Долгие годы Партия рассказывала, что в Советском Союзе нет привилегированных. Иностранные писатели и философы, которых старательно ангажировал отец Татьяны Алексеевны, десятилетиями передавали эту информацию на Запад, однако в октябре 41-го сомнений не осталось – из столицы бежали преимущественно особенные. Прознав об этом, обыкновенные перекрывали выезды из Москвы. Выйдя на дорогу, обозленные мужики бросались на всякий покидающий город автомобиль и, отобрав у зажиточных деньги, хорошенько избив бегущих, пускали машины в кювет. В Москве громили витрины, и, опасаясь врага, верные сталинисты сжигали документы. Лучшие слуги вождя требовали предоставить им отдельные вагоны для вывоза ваз, диванов и картин…
– Я уже сказала вам, что получила от мужа всего два письма. Затем связь прекратилась. Сперва я не волновалась – перебои бывали даже у нас, в НКИДе. Я старалась быть сильной. Мой муж был на войне, и, значит, я должна была соответствовать любимому. Всем было тяжело, но мы привыкали, мы привыкали, потому что трагедия становилась нормой.
+
Каждый день, возвращаясь с работы, Татьяна Алексеевна проходила мимо дома Азарова. Ей хотелось подняться и позвонить в дверь, но она понимала, что друг не откроет. Вот уже два года как Татьяна ничего не знала о его судьбе. В НКИДе шептались, что идет следствие, что Павла вот-вот отпустят, но она все думала: что же это за следствие такое, что длится семьсот дней?
В 41-м работали без выходных. Отложив один документ, Татьяна Алексеевна тотчас бралась за следующий. Отчеты полпредов и результаты переговоров, душещипательные письма товарищу Сталину и донесения из разных стран.
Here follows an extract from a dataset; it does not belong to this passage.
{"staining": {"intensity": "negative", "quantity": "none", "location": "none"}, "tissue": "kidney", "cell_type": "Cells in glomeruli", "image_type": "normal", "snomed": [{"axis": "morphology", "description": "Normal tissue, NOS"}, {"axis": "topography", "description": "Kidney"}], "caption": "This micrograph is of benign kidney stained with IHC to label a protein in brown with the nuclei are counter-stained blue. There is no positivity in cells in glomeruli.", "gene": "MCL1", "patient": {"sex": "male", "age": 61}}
С первых же дней войны Международный Красный Крест попытался наладить отношения с Советским Союзом, но, к сожалению, из этого ничего не вышло.
В Женеве предлагали начать обмен военнопленными и, насколько это возможно, помочь страдающим комбатантам, однако вдруг оказалось, что Советский Союз это не интересует. НКИД вяло реагировал, а чаще и вовсе не отвечал на письма из Швейцарии.
ТЕЛЕГРАММА
Из Женевы
20 октября 1941 г.
Народному Комиссару
Иностранных Дел
Москва
Имеем честь известить Вас, что мы получили именной список 2894 советских военнопленных в Румынии, который мы Вам передадим через посредство нашей делегации в Анкаре. Извещаем также Вас, что румынское правительство поставило нас в известность о своем решении прекратить последующую посылку списков до получения именных списков румынских военнопленных в СССР.